**EXERCISE REQUIREMENTS**
All of the records are to be copied out exactly, with nothing left out.

━━━

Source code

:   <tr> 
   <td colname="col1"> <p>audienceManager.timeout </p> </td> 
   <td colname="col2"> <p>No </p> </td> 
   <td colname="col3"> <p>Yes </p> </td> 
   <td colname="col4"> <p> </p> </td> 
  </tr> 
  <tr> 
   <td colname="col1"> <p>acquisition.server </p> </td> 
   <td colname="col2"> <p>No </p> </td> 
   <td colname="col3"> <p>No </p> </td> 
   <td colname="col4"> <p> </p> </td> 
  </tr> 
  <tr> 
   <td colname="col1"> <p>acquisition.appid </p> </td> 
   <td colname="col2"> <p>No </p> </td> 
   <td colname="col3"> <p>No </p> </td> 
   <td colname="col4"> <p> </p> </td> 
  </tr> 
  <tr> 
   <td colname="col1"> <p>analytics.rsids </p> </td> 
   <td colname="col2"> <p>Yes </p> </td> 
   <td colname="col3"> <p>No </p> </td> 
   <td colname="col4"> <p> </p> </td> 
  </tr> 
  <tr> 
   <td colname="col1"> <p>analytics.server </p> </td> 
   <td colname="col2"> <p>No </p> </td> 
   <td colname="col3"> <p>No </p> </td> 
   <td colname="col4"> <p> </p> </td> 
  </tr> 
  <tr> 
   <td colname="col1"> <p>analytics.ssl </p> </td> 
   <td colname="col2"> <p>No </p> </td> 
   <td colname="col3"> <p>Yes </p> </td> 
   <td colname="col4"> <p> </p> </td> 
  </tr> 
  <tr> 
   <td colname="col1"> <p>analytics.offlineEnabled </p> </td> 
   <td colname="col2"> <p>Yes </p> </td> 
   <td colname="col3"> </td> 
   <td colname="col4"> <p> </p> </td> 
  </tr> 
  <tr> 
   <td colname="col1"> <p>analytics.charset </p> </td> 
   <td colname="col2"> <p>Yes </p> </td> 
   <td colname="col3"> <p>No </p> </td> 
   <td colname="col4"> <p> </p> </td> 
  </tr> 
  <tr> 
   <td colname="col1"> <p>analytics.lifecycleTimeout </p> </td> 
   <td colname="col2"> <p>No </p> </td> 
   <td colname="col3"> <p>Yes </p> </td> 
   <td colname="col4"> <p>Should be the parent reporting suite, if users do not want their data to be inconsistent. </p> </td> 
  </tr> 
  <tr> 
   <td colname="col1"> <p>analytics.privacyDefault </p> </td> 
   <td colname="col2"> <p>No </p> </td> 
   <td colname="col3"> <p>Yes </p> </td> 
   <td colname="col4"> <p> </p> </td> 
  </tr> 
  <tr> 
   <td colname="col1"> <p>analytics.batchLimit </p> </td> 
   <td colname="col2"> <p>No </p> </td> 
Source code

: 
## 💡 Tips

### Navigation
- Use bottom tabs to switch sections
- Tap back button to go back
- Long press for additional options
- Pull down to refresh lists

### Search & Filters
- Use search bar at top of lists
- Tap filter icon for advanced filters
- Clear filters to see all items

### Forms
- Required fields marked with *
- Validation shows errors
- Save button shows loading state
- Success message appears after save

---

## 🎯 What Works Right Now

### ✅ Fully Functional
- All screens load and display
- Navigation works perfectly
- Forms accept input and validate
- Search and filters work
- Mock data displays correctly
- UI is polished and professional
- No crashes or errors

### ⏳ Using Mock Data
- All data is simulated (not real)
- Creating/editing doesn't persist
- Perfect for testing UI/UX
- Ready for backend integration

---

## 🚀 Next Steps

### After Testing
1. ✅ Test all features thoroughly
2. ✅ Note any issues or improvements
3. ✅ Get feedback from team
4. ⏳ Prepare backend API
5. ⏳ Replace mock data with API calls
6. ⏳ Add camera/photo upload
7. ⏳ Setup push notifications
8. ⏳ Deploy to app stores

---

━━━

**YOUR RESPONSE**
Source code

:   <tr> 
   <td colname="col1"> <p>audienceManager.timeout </p> </td> 
   <td colname="col2"> <p>No </p> </td> 
   <td colname="col3"> <p>Yes </p> </td> 
   <td colname="col4"> <p> </p> </td> 
  </tr> 
  <tr> 
   <td colname="col1"> <p>acquisition.server </p> </td> 
   <td colname="col2"> <p>No </p> </td> 
   <td colname="col3"> <p>No </p> </td> 
   <td colname="col4"> <p> </p> </td> 
  </tr> 
  <tr> 
   <td colname="col1"> <p>acquisition.appid </p> </td> 
   <td colname="col2"> <p>No </p> </td> 
   <td colname="col3"> <p>No </p> </td> 
   <td colname="col4"> <p> </p> </td> 
  </tr> 
  <tr> 
   <td colname="col1"> <p>analytics.rsids </p> </td> 
   <td colname="col2"> <p>Yes </p> </td> 
   <td colname="col3"> <p>No </p> </td> 
   <td colname="col4"> <p> </p> </td> 
  </tr> 
  <tr> 
   <td colname="col1"> <p>analytics.server </p> </td> 
   <td colname="col2"> <p>No </p> </td> 
   <td colname="col3"> <p>No </p> </td> 
   <td colname="col4"> <p> </p> </td> 
  </tr> 
  <tr> 
   <td colname="col1"> <p>analytics.ssl </p> </td> 
   <td colname="col2"> <p>No </p> </td> 
   <td colname="col3"> <p>Yes </p> </td> 
   <td colname="col4"> <p> </p> </td> 
  </tr> 
  <tr> 
   <td colname="col1"> <p>analytics.offlineEnabled </p> </td> 
   <td colname="col2"> <p>Yes </p> </td> 
   <td colname="col3"> </td> 
   <td colname="col4"> <p> </p> </td> 
  </tr> 
  <tr> 
   <td colname="col1"> <p>analytics.charset </p> </td> 
   <td colname="col2"> <p>Yes </p> </td> 
   <td colname="col3"> <p>No </p> </td> 
   <td colname="col4"> <p> </p> </td> 
  </tr> 
  <tr> 
   <td colname="col1"> <p>analytics.lifecycleTimeout </p> </td> 
   <td colname="col2"> <p>No </p> </td> 
   <td colname="col3"> <p>Yes </p> </td> 
   <td colname="col4"> <p>Should be the parent reporting suite, if users do not want their data to be inconsistent. </p> </td> 
  </tr> 
  <tr> 
   <td colname="col1"> <p>analytics.privacyDefault </p> </td> 
   <td colname="col2"> <p>No </p> </td> 
   <td colname="col3"> <p>Yes </p> </td> 
   <td colname="col4"> <p> </p> </td> 
  </tr> 
  <tr> 
   <td colname="col1"> <p>analytics.batchLimit </p> </td> 
   <td colname="col2"> <p>No </p> </td> 
Source code

: 
## 💡 Tips

### Navigation
- Use bottom tabs to switch sections
- Tap back button to go back
- Long press for additional options
- Pull down to refresh lists

### Search & Filters
- Use search bar at top of lists
- Tap filter icon for advanced filters
- Clear filters to see all items

### Forms
- Required fields marked with *
- Validation shows errors
- Save button shows loading state
- Success message appears after save

---

## 🎯 What Works Right Now

### ✅ Fully Functional
- All screens load and display
- Navigation works perfectly
- Forms accept input and validate
- Search and filters work
- Mock data displays correctly
- UI is polished and professional
- No crashes or errors

### ⏳ Using Mock Data
- All data is simulated (not real)
- Creating/editing doesn't persist
- Perfect for testing UI/UX
- Ready for backend integration

---

## 🚀 Next Steps

### After Testing
1. ✅ Test all features thoroughly
2. ✅ Note any issues or improvements
3. ✅ Get feedback from team
4. ⏳ Prepare backend API
5. ⏳ Replace mock data with API calls
6. ⏳ Add camera/photo upload
7. ⏳ Setup push notifications
8. ⏳ Deploy to app stores

---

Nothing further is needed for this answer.